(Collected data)
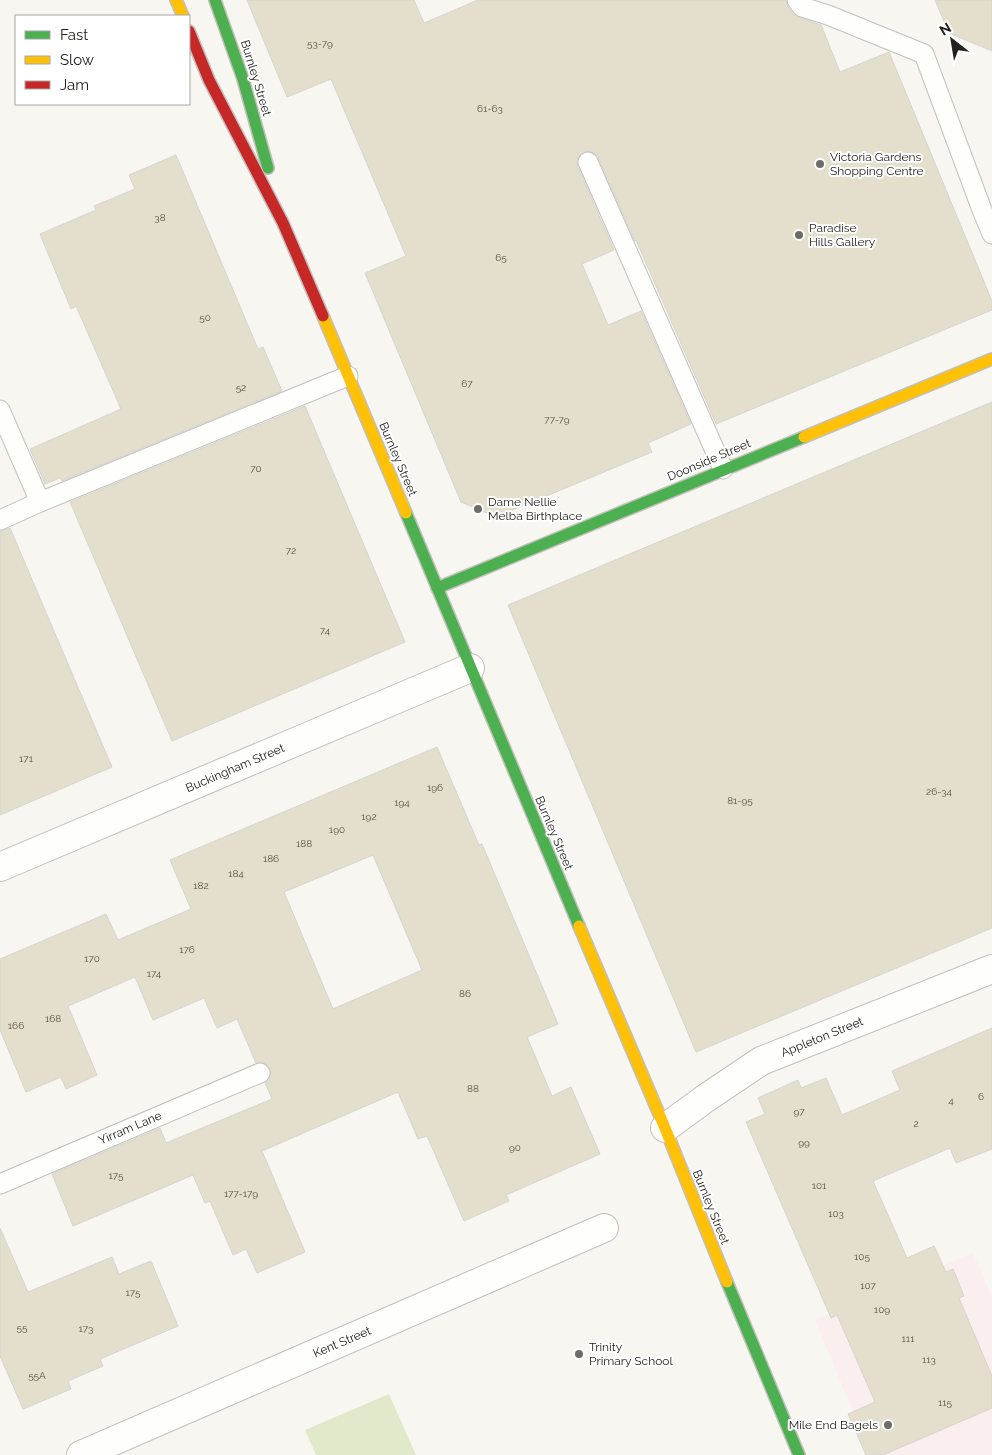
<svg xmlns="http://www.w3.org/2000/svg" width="992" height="1455" font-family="Raleway,sans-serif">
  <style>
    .commercial { fill: #fbeeef }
    .green { fill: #e2e9ca }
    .building { fill: #e4decc; stroke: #d5d4d0; fill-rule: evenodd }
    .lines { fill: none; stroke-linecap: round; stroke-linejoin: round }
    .lane-casing { stroke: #c1c0bb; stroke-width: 21 }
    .street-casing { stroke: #c1c0bb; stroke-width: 30 }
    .fast-casing { stroke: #c1c0bb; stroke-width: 14 }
    .slow-casing { stroke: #c1c0bb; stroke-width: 14 }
    .jam-casing { stroke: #c1c0bb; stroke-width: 14 }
    .lane { stroke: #fefefd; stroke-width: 19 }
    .street { stroke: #fefefd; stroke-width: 28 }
    .fast { stroke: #4caf50; stroke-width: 11 }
    .slow { stroke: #ffc107; stroke-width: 11 }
    .jam { stroke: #c62828; stroke-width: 11 }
    .poi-dot { fill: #6d6c66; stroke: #fff; stroke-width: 2 }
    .labels { text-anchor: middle; stroke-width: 4; stroke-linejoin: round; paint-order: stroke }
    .number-label { font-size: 10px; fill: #525048 }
    .street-label { font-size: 12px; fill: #22211c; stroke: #fff }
    .poi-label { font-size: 12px; fill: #22211c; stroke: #fff; text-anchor: start }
  </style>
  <rect width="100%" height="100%" fill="#f8f6f0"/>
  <path class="commercial" d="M973,1253L992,1297V1455H871L815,1320Z"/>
  <path class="green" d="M389,1394L416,1455H316L305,1430Z"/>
  <g class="building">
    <path d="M247,0H414L424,23L478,0H786L788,7L793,14L798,17L821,25L840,72L889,52L992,301V310L716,424L636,240L635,241L598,157L594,153L589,151L584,152L579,156L577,161L578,167L614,250L582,264L608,325L641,311L691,424L648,443L652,452L496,517L461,502L365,273L406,256L331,79L287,97Z"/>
    <path d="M935,0H992V51L949,33Z"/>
    <path d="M176,155L258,349L263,347L282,391L62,481L60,478L45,484L30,449L121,409L76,306L71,309L40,234L96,210L94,206L135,189L129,175Z"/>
    <path d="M992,402V928L696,1052L508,605Z"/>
    <path d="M305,406L405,642L172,741L70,502Z"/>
    <path d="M10,528L112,767L0,815V531Z"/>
    <path d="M437,747L479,845L482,844L558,1024L527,1037L552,1096L571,1087L600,1154L506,1195L509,1201L464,1221L427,1136L418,1139L398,1092L262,1151L305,1252L257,1273L246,1249L233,1255L210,1201L205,1203L193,1175L73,1226L52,1174L160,1128L166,1143L272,1099L265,1083L269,1080L271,1075L270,1069L266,1064L262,1062L256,1063L237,1019L217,1028L204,998L153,1020L135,977L68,1006L97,1075L66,1089L61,1077L26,1092L0,1030V959L106,914L118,940L191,909L170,860ZM373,855L422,970L333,1009L284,892Z"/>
    <path d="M992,1028V1149L956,1163L950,1148L873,1181L907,1258L934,1246L946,1272L953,1269L964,1296L959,1298L992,1376V1408L883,1455H866L848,1414L875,1402L837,1315L831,1318L746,1122L765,1114L758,1098L798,1080L801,1088L826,1078L842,1115L900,1090L892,1071Z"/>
    <path d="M0,1228L28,1292L112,1257L119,1274L151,1261L178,1326L100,1359L103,1366L68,1381L71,1389L23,1409L0,1356Z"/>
  </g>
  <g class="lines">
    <defs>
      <g id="lane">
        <path d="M797,0L802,7L828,15L924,54L982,210L992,234"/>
        <path d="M588,162L723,469"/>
        <path d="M0,410L40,502L0,520"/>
        <path d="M40,502L348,376"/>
        <path d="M0,1184L260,1073"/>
      </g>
      <g id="street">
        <path d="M0,867L470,668"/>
        <path d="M665,1128L706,1098L761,1061L992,969"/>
        <path d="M81,1455L604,1228"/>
      </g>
      <g id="fast">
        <path d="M215,0L243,79L268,168"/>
        <path d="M406,513L579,926"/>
        <path d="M437,588L804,437"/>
        <path d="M727,1282L799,1455"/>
      </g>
      <g id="slow">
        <path d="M176,0L183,16"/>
        <path d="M323,316L406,513"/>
        <path d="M804,437L992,359"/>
        <path d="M579,926L665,1128L727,1282"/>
      </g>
      <path id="jam" d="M189,31L209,80L283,223L323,316"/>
    </defs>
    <use href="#lane" class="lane-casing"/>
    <use href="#street" class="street-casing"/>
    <use href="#fast" class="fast-casing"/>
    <use href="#slow" class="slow-casing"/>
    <use href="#jam" class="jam-casing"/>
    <use href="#lane" class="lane"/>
    <use href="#street" class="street"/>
    <use href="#fast" class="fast"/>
    <use href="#slow" class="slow"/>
    <use href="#jam" class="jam"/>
  </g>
  <g class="poi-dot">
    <circle cx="820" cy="164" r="5"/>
    <circle cx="799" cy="235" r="5"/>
    <circle cx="478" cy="509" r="5"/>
    <circle cx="579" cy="1354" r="5"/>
    <circle cx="888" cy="1425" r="5"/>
  </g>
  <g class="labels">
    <g class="number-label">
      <text x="320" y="47">53-79</text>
      <text x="490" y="112">61-63</text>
      <text x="160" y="221">38</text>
      <text x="501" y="261">65</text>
      <text x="205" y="321">50</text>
      <text x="467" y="387">67</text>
      <text x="241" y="391">52</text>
      <text x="557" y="423">77-79</text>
      <text x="256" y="472">70</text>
      <text x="291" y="554">72</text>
      <text x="325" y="634">74</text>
      <text x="26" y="762">171</text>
      <text x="435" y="791">196</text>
      <text x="939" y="795">26-34</text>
      <text x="740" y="804">81-95</text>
      <text x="402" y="806">194</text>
      <text x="369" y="820">192</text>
      <text x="337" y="833">190</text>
      <text x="304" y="847">188</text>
      <text x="271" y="862">186</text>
      <text x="236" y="877">184</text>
      <text x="201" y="889">182</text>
      <text x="187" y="953">176</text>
      <text x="92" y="962">170</text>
      <text x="154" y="977">174</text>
      <text x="465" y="997">86</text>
      <text x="53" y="1022">168</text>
      <text x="16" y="1029">166</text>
      <text x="473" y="1092">88</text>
      <text x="981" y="1100">6</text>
      <text x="951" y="1104">4</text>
      <text x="799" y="1115">97</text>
      <text x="916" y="1127">2</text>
      <text x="804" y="1146">99</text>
      <text x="515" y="1151">90</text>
      <text x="116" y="1179">175</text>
      <text x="819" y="1189">101</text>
      <text x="241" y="1197">177-179</text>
      <text x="836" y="1217">103</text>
      <text x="862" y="1260">105</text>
      <text x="868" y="1289">107</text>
      <text x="133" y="1296">175</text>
      <text x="882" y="1313">109</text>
      <text x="22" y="1331">55</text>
      <text x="86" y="1332">173</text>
      <text x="908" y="1342">111</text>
      <text x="929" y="1363">113</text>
      <text x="37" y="1379">55A</text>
      <text x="945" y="1406">115</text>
    </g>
    <g class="street-label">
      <text transform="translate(256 78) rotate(73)" y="4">Burnley Street</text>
      <text transform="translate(398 459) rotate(67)" y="4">Burnley Street</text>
      <text transform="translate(709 460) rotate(-23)" y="4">Doonside Street</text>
      <text transform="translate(235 768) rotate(-23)" y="4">Buckingham Street</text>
      <text transform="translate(554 833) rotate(67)" y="4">Burnley Street</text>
      <text transform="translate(822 1037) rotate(-22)" y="4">Appleton Street</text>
      <text transform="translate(130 1128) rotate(-23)" y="4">Yirram Lane</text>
      <text transform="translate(711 1207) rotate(68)" y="4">Burnley Street</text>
      <text transform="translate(342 1342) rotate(-23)" y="4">Kent Street</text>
    </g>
    <g class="poi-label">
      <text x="830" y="161">Victoria Gardens<tspan x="830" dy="14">Shopping Centre</tspan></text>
      <text x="809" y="232">Paradise<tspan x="809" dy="14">Hills Gallery</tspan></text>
      <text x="488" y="506">Dame Nellie<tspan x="488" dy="14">Melba Birthplace</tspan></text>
      <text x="589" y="1351">Trinity<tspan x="589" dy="14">Primary School</tspan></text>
      <text x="878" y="1429" text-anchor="end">Mile End Bagels</text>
    </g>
  </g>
  <rect x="15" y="15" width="175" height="90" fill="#ffffff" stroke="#a7a6a4"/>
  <rect x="25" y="31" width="25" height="8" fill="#4caf50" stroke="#a7a6a4"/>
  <text x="60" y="40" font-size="15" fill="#22211c">Fast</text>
  <rect x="25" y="56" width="25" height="8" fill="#ffc107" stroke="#a7a6a4"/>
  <text x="60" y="65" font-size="15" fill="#22211c">Slow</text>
  <rect x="25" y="81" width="25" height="8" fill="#c62828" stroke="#a7a6a4"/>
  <text x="60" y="90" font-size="15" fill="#22211c">Jam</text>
  <g transform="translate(952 40) rotate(329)" stroke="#ffffff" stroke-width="4" paint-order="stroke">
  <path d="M0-4L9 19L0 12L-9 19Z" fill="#22211c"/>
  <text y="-8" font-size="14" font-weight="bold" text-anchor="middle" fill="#22211c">N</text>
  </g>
</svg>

What to do: Tally how many lines of the records hold the word "labels". Answer with the number only.

Response box: 2